Even when you are working your way through a series of problems with a client, take a few moments at the end of the session, even if you haven’t solved every problem, and show them something neat. Teach them how they can fax directly from their computer, print envelopes, create greeting cards, send digital photos to the family, or a host of other, neat things.

There are both altruistic and self-interested reasons for doing this. I really do want my clients to accomplish great things. Like any good teacher, I want to see them succeed. That said, I also want to do interesting projects. These are the projects that allow me to grow and remain interested in high-tech topics. Without them, I get bored, surly and quickly become worthless to almost everyone. I need to be challenged and interested in what I do.

If you want to be energized in your work, you may need to go out and find clients that want great things. While this can be a bit more risky, it is an important part of your career growth. Even if the monetary returns aren’t as great, you should also judge each client, each project on several other factors. What will I learn on this project? Is this project “seriously WOW” as author/speaker Tom Peter’s might say? Will I meet and work with neat people? WILL I HAVE FUN? If you career is feeling less than fulfilling, you should be asking these questions more often.

Necessary evil

Another reason for focusing on computer fun has to do with your client’s perceptions of you. Too often as consultants, we become harbingers of woe and a necessary evil. We are someone that the client would rather not call (and not pay) unless they absolutely must.

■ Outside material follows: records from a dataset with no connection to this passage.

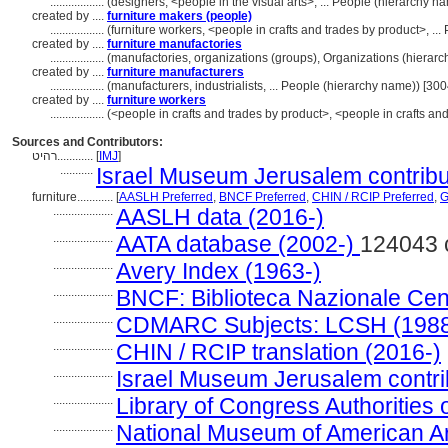
..................
(designers, <people in the visual arts>, ... People (hierarchy 
created by ....
furniture makers (people)
..................
(furniture workers, <people in crafts and trades by product>, .
created by ....
furniture manufactories
..................
(manufactories, organizations (groups), Organizations (hiera
created by ....
furniture manufacturers
..................
(manufacturers, industrialists, ... People (hierarchy name)) [3
created by ....
furniture workers
..................
(<people in crafts and trades by product>, <people in crafts an
Sources and Contributors:
רהיט............
[
IMJ
]
...........
Israel Museum Jerusalem contribut
furniture............
[
AASLH Preferred
,
BNCF Preferred
,
CHIN / RCIP Preferred
,
G
....................
AASLH data (2016-)
....................
AATA database (2002-)
124043 
....................
Avery Index (1963-)
....................
BNCF: Biblioteca Nazionale Cent
....................
CDMARC Subjects: LCSH (1988
....................
CHIN / RCIP translation (2016-)
....................
Israel Museum Jerusalem contrib
....................
Library of Congress Authorities 
....................
National Museum of American A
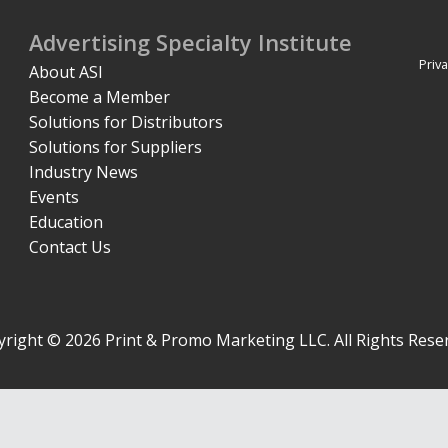
Advertising Specialty Institute
Priva
About ASI
Become a Member
Solutions for Distributors
Solutions for Suppliers
Industry News
Events
Education
Contact Us
right © 2026 Print & Promo Marketing LLC. All Rights Rese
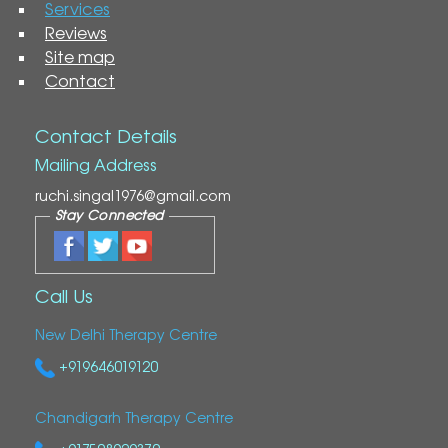
Services
Reviews
Site map
Contact
Contact Details
Mailing Address
ruchi.singal1976@gmail.com
Stay Connected
Call Us
New Delhi Therapy Centre
+919646019120
Chandigarh Therapy Centre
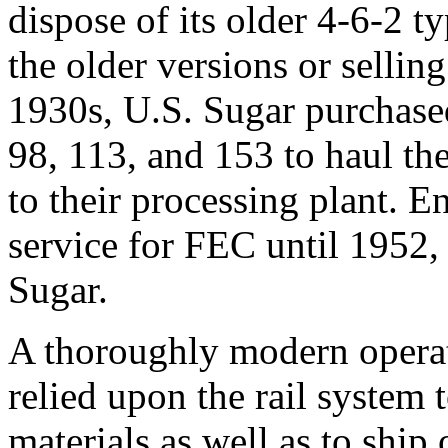
dispose of its older 4-6-2 t
the older versions or selling
1930s, U.S. Sugar purchase
98, 113, and 153 to haul the
to their processing plant. E
service for FEC until 1952,
Sugar.
A thoroughly modern operat
relied upon the rail system t
materials as well as to ship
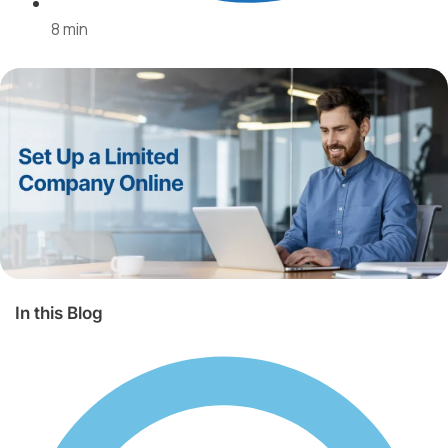
beyond.
8 min
Europe
USA
Other
countries
Corporate
In this Blog
Services
Comprehensive
corporate
services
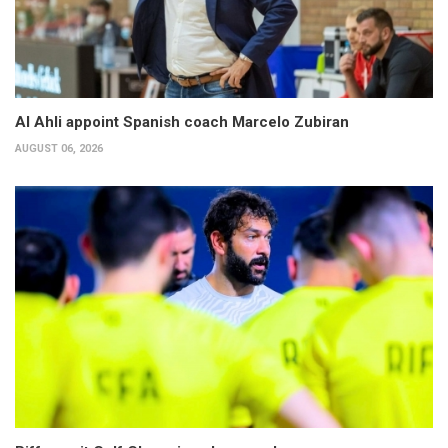
Al Ahli appoint Spanish coach Marcelo Zubiran
AUGUST 06, 2026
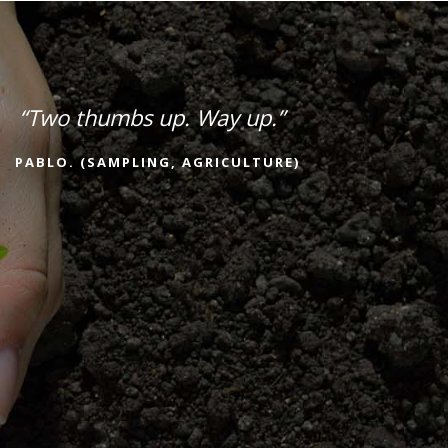
“Two thumbs up. Way up.”
PABLO. (SAMPLING, AGRICULTURE)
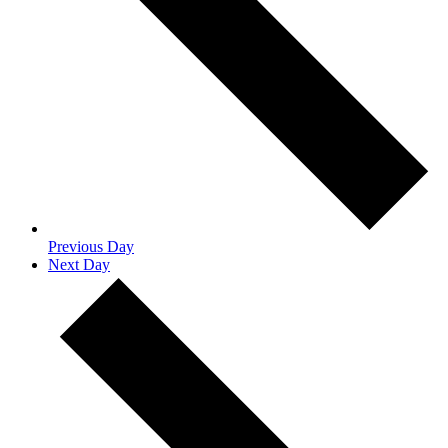
Previous Day
Next Day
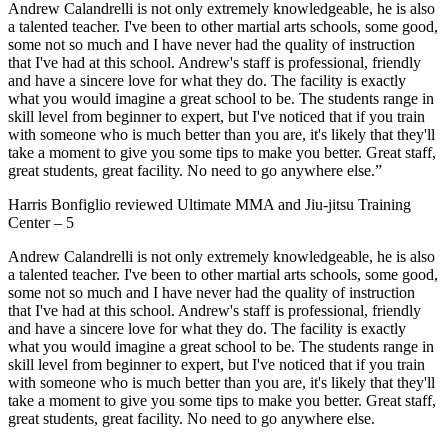
Andrew Calandrelli is not only extremely knowledgeable, he is also
a talented teacher. I've been to other martial arts schools, some good,
some not so much and I have never had the quality of instruction
that I've had at this school. Andrew's staff is professional, friendly
and have a sincere love for what they do. The facility is exactly
what you would imagine a great school to be. The students range in
skill level from beginner to expert, but I've noticed that if you train
with someone who is much better than you are, it's likely that they'll
take a moment to give you some tips to make you better. Great staff,
great students, great facility. No need to go anywhere else.”
Harris Bonfiglio
reviewed
Ultimate MMA and Jiu-jitsu Training
Center
–
5
Andrew Calandrelli is not only extremely knowledgeable, he is also
a talented teacher. I've been to other martial arts schools, some good,
some not so much and I have never had the quality of instruction
that I've had at this school. Andrew's staff is professional, friendly
and have a sincere love for what they do. The facility is exactly
what you would imagine a great school to be. The students range in
skill level from beginner to expert, but I've noticed that if you train
with someone who is much better than you are, it's likely that they'll
take a moment to give you some tips to make you better. Great staff,
great students, great facility. No need to go anywhere else.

We become associated (unfairly) with computer troubles even though we are the people who solve them.

When we actively engage clients’ imagination and teach them how to make their computer do their bidding, we are changing the client’s perception of us. You want to be greeted warmly when walking into an office, not immediately burdened with this problem and that. It is a simple truth that the work we do can often become who we are, if we allow it. Do everything you can to insure that your clients see you not only as a troubleshooter, but also as a fun person to have around the office.

Does this mean you stop solving problems? Of course not. What it means is that you need to strike a balance. You need to solve as many problems as possible, but also bring something new to the table every time you meet with a client. Perhaps they might be interested in a new “whiz bang” presentation tool, or a new method of monitoring their server farm. Develop a collection of neat ideas, neat tools and neat toys that you can share with your clients, especially when they are suffering the slings and arrows of computer misfortune.

If you want to move beyond the typical role of head computer geek for your clients or company, you have to take an active role. You have to break out of “firefighter” mode and find ways to engage your clients, co-workers and companies in the “neat things” that computers can do. You need to bring out the good side of computers so that you become more than just the “fixer” that shows up when called. You need to become the person that can always be counted on to have new, fun ideas when they are most needed. This has become one focus in my high-tech career and I think it should also be one of yours.